*Saved data entries*.
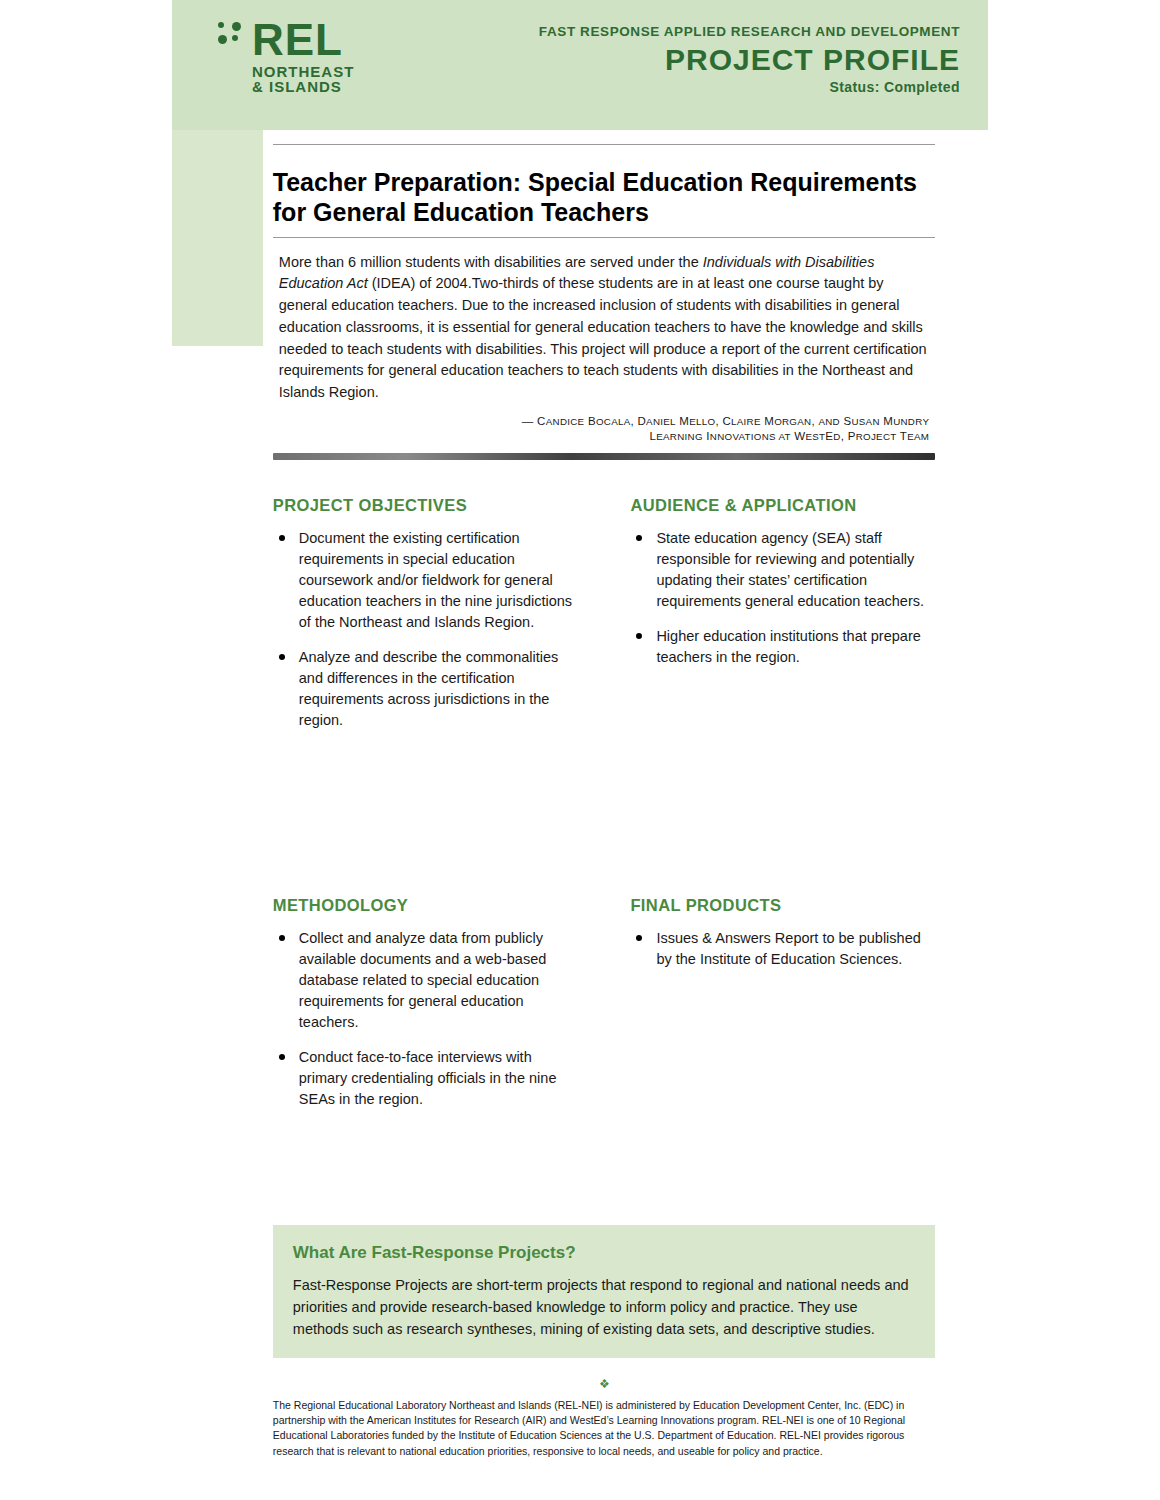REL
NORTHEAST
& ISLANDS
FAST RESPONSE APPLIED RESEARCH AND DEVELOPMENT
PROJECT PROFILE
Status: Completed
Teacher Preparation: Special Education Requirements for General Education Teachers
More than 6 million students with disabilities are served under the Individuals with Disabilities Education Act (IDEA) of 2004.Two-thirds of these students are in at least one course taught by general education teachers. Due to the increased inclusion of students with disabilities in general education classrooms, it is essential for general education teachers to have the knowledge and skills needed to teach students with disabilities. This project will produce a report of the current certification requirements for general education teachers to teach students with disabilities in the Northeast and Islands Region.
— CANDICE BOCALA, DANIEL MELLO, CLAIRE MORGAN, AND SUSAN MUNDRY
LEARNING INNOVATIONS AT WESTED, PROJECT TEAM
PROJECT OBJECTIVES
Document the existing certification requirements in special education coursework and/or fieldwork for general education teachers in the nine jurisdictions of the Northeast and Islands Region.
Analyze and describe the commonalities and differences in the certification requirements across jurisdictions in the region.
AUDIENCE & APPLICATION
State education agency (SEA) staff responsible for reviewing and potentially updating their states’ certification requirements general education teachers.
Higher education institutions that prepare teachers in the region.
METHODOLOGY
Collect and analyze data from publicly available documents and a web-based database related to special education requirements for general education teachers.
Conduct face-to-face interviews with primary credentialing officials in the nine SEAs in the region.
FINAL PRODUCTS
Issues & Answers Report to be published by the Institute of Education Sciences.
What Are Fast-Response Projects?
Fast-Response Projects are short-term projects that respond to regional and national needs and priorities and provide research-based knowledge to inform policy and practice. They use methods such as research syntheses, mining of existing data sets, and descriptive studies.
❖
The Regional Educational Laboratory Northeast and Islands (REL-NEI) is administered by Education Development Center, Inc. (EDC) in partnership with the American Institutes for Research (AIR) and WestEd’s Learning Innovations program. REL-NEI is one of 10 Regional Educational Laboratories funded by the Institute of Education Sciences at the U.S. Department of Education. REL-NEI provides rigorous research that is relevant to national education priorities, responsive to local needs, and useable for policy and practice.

* * *

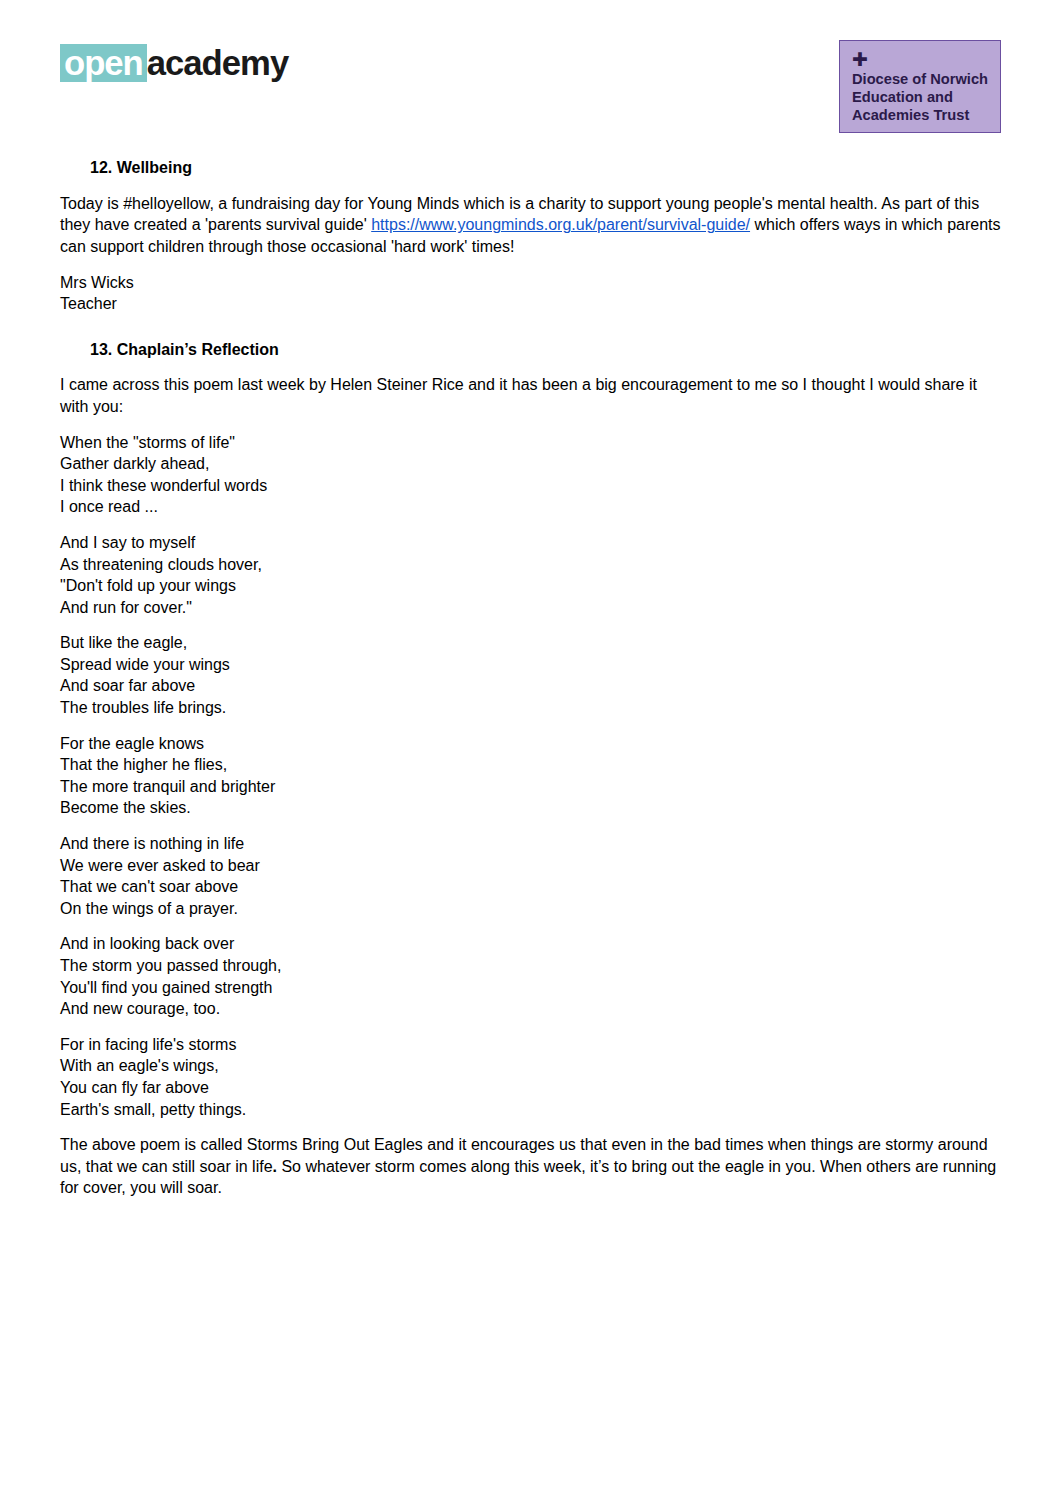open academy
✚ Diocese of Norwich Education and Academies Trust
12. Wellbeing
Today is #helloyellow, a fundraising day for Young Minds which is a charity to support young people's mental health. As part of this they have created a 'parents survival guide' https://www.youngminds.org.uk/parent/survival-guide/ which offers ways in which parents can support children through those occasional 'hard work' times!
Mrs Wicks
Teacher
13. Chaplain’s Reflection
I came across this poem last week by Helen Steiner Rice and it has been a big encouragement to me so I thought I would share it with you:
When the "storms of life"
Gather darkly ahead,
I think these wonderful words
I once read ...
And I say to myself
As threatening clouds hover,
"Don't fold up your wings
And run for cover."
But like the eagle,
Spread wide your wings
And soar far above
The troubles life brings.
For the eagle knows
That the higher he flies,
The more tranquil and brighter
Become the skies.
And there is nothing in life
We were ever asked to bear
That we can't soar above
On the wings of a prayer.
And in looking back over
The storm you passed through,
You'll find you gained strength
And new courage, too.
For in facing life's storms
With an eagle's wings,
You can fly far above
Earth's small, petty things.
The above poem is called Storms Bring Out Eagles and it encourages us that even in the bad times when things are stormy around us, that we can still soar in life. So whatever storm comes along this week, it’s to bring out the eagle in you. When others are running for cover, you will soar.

*DIRECTIONS*.
Your task is to retype the entries verbatim, starting with the line that holds "The storm you" and stopping after the line that holds "The above poem".

*SOLUTION FOR THIS TASK*.
The storm you passed through,
You'll find you gained strength
And new courage, too.
For in facing life's storms
With an eagle's wings,
You can fly far above
Earth's small, petty things.
The above poem is called Storms Bring Out Eagles and it encourages us that even in the bad times when things are stormy around us, that we can still soar in life. So whatever storm comes along this week, it’s to bring out the eagle in you. When others are running for cover, you will soar.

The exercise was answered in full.